15 DE ABRIL · MEDICINA EFICAZ

Algo que me impresiona es conocer casos de personas que cuando niños tenían un corazón sano, puro e inocente, pero con el paso del tiempo se volvieron toscos, resentidos y amargados; dejando que el odio fuese el alimento para la ira y la venganza. Sin entender que la única medicina para el corazón herido es el perdón, el cual rompe las cadenas del resentimiento, derriba las fuertes murallas de la venganza y abre las puertas hacia el perdón.

Es interesante que aquel que ofrendó Su vida por nuestra redención, sin tomar en cuenta nuestros pecados, luego nos dice: “He aquí, yo estoy a la puerta y llamo; si alguno oye mi voz y abre la puerta, entraré a él, y cenaré con él, y él conmigo.” (Apocalipsis 3:20)

Nadie está exento de pecar, ni siquiera aquel que tenía un corazón conforme al corazón de Dios. Aunque David se arrepintió, luego hace una descripción de lo que fueron esos momentos mientras el pecado permaneció como huésped silencioso en su corazón. Pero después de su confesión sincera y su genuino arrepentimiento, sintió que el río volvió a su cause y pudo expresar: “Bienaventurado aquel cuya transgresión ha sido perdonada, y cubierto su pecado” (Salmos 32:1).

Creo que nada se compara con el saber que todas sus deudas fueron canceladas sin quedar ninguna pendiente por cobrar, y esto fue posible por causa del arrepentimiento. El mismo David luego de haber pasado ese trago amargo que le produjo su pecado y después de recibir el perdón y obtener la restauración plena de parte de Dios, pudo hacer un balance de lo que fue ese momento en el que él se mantuvo distante de Dios.
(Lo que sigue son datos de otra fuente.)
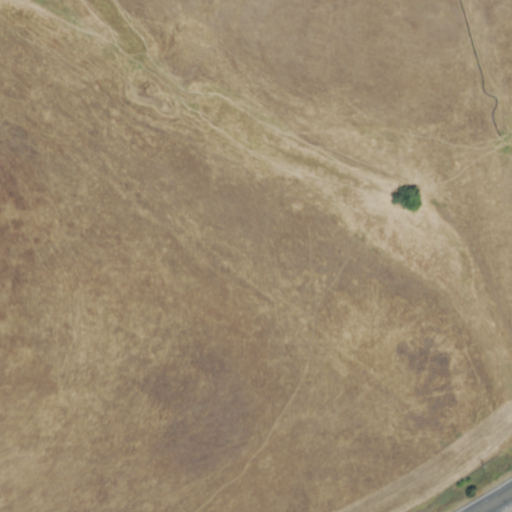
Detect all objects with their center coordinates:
road: (496, 503)
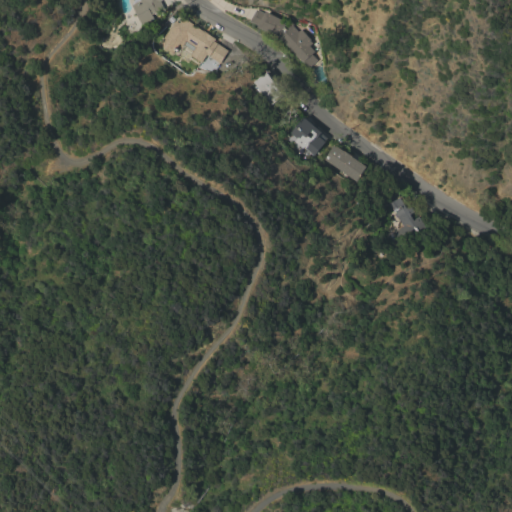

“Mientras callé, se envejecieron mis huesos.” Muchos no alcanzan a entender que el pecado es una puerta abierta a un poder demoniaco que afecta la salud; David reconoció que la artritis lo estaba controlando, y él se sentía impotente frente a ella. Además su área emocional descendió hasta el nivel mas bajo; donde sentía que no podía disfrutar de paz ni por un solo instante. En mi gemir todo el día. Porque de día y de noche se agravó sobre mí tu mano.

En la noche anhelaba que fuera de día y en el día deseaba que fuera de noche. Ese espíritu de culpa le perseguía en cada instante. Y mas asombrado quedó cuando vio que toda la prosperidad que había conquistado por años, en un solo instante se le escapa como agua entre las manos. Y fue cuando entendió que la única solución era el arrepentimiento.

“Mi pecado te declaré, y no encubrí mi iniquidad. Dije: Confesaré mis transgresiones a Jehová; Y tú perdonaste la maldad de mi pecado.” (Salmos 32:5). Como podemos ver David no hizo una simple oración, el sabía que estaba ante el juez del universo, y tenía que hacer una apelación argumentada, para obtener el favor de su juez; en su confesión, declaró de una manera detallada el por qué había procedido de esa manera. Y en su suplica pidiendo perdón le dijo: “Purifícame con hisopo, y seré limpio; Lávame, y seré más blanco que la nieve.” (Salmos 51:7). Lo mismo que se usó en la pascua para proteger a los primogénitos; que es un prototipo de la sangre de Jesús; fue lo que movió el corazón de Dios para extenderle su perdón.